We twa hae run about the braes,
And pou'd the gowans fine;
But we've wander'd monie a weary fit
Sin' auld lang syne.

We twa hae paidl'd in the burn,
Frae morning sun till dine;
But seas between us braid hae roar'd
Sin' auld lang syne.

And there's a hand, my trusty fiere,
And gie's a hand o' thine;
And we'll tak a right guid-willie waught,
For auld lang syne!


SWEET AFTON

Flow gently, sweet Afton, among thy green braes!
Flow gently, I'll sing thee a song in thy praise!
My Mary's asleep by thy murmuring stream,
Flow gently, sweet Afton, disturb not her dream!

Thou stock-dove, whose echo resounds through the glen,
Ye wild whistling blackbirds in yon thorny den,
Thou green-crested lapwing, thy screaming forbear,
I charge you disturb not my slumbering fair!

How lofty, sweet Afton, thy neighbouring hills,
Far marked with the courses of clear winding rills!
There daily I wander as noon rises high,
My flocks and my Mary's sweet cot in my eye.

How pleasant thy banks and green valleys below,
Where wild in the woodlands the primroses blow!
There oft, as mild evening weeps over the lea,
The sweet-scented birk shades my Mary and me.
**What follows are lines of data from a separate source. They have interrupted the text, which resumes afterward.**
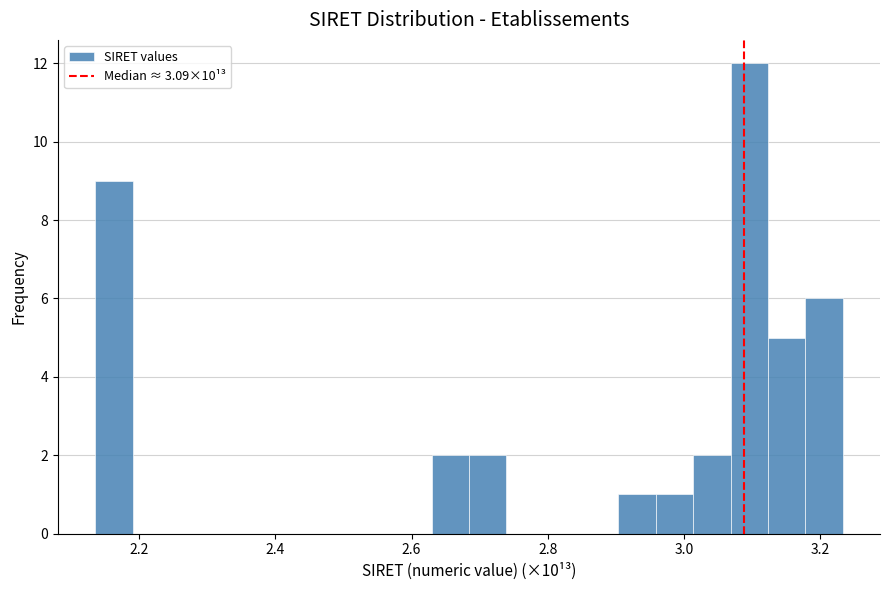

Read against the x-axis, roughly where is the centre of the tallest bar?

3.10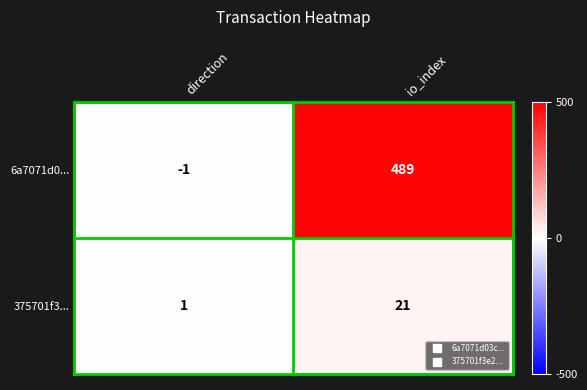

The 6a7071d0... series shows 489 at io_index. True or false?

True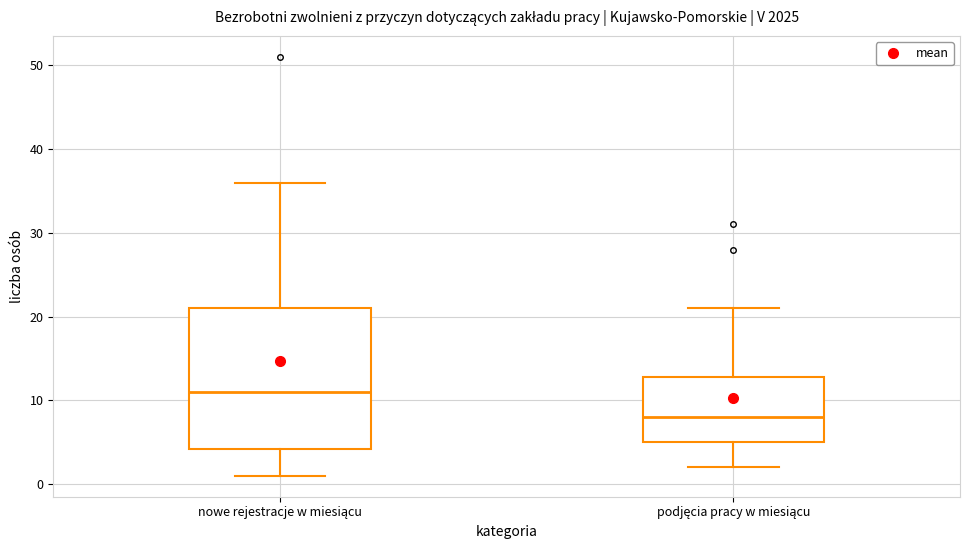

Reading left to right, read every box against the y-axis: the position of its median line, the range the box covers, and the ends of its whiskers. The values are not printed on the chart, so give them approximately, as read against the axis.

nowe rejestracje w miesiącu: median 11, box 4 to 21, whiskers 1 to 36
podjęcia pracy w miesiącu: median 8, box 5 to 13, whiskers 2 to 21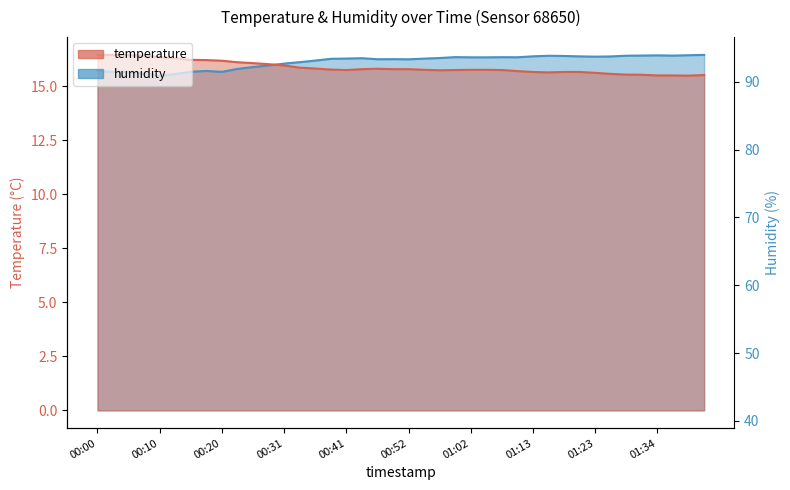

List the series in order of their overall mean, highest first.

humidity, temperature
Thy crystal stream, Afton, how lovely it glides,
And winds by the cot where my Mary resides!
How wanton thy waters her snowy feet lave,
As gathering sweet flowerets she stems thy clear wave!
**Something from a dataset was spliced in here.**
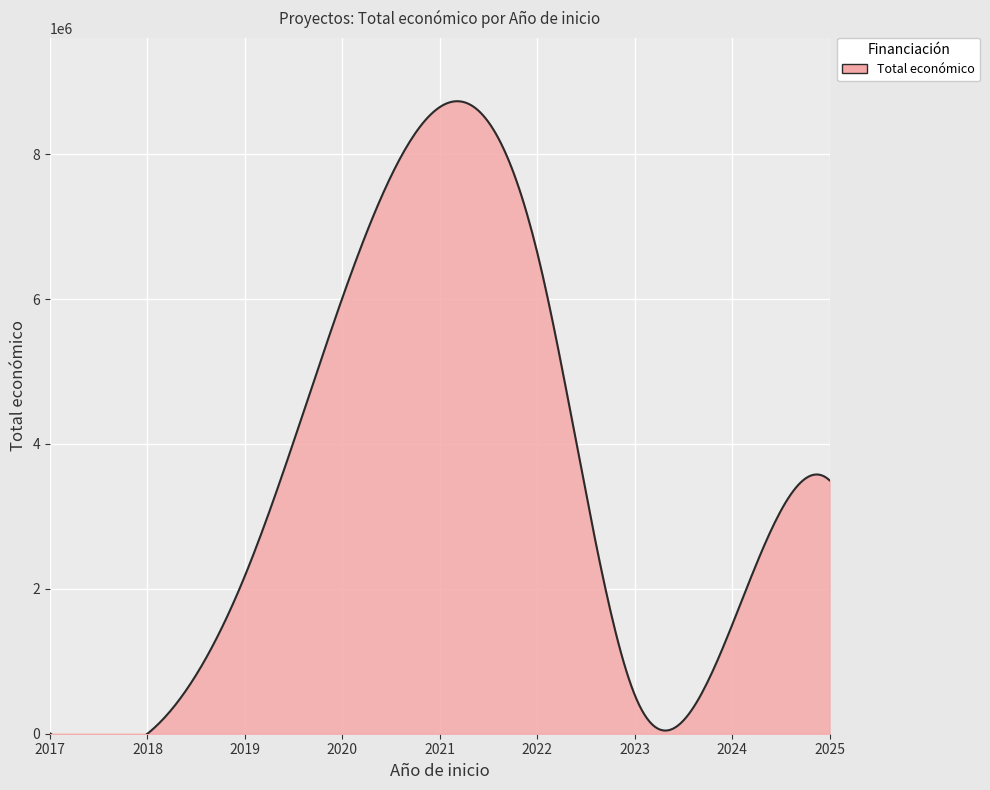

At which category does the data reach its first local valley?

2018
Flow gently, sweet Afton, among thy green braes!
Flow gently, sweet river, the theme of my lays!
My Mary's asleep by thy murmuring stream,
Flow gently, sweet Afton, disturb not her dream!


THE HAPPY TRIO

O, Willie brew'd a peck o' maut,
And Bob and Allan cam to see;
Three blyther hearts, that lee-lang night,
Ye wad na found in Christendie.

_Chorus_:

We are na fou, we're nae that fou,
But just a drappie in our e'e;
The cock may craw, the day may daw,
And ay we'll taste the barley bree!

Here are we met, three merry boys,
Three merry boys, I trow, are we;
And mony a night we've merry been,
And mony mae we hope to be!

It is the moon, I ken her horn,
That's blinkin in the lift sae hie;
She shines sae bright to wyle us hame,
But, by my sooth, she'll wait a wee!

Wha first shall rise to gang awa,
A cuckold, coward loun is he!
Wha first beside his chair shall fa',
He is the King amang us three!


TO MARY IN HEAVEN

Thou lingering star, with lessening ray,
That lov'st to greet the early morn,
Again thou usher'st in the day
My Mary from my soul was torn,
O Mary! dear departed shade!
Where is thy place of blissful rest?
See'st thou thy lover lowly laid?
Hear'st thou the groans that rend his breast?

That sacred hour can I forget,
Can I forget the hallowed grove,
Where by the winding Ayr we met
To live one day of parting love?
Eternity cannot efface
Those records dear of transports past,
Thy image at our last embrace--
Ah! little thought we 'twas our last!

Ayr, gurgling, kissed his pebbled shore,
O'erhung with wild woods, thickening green;
The fragrant birch and hawthorn hoar
Twined amorous round the raptured scene:
The flowers sprang wanton to be pressed,
The birds sang love on every spray,
Till too, too soon the glowing west
Proclaimed the speed of winged day.

Still o'er these scenes my memory wakes,
And fondly broods with miser care!
Time but th' impression stronger makes,
As streams their channels deeper wear.
My Mary, dear departed shade!
Where is thy place of blissful rest?
See'st thou thy lover lowly laid?
Hear'st thou the groans that rend his breast?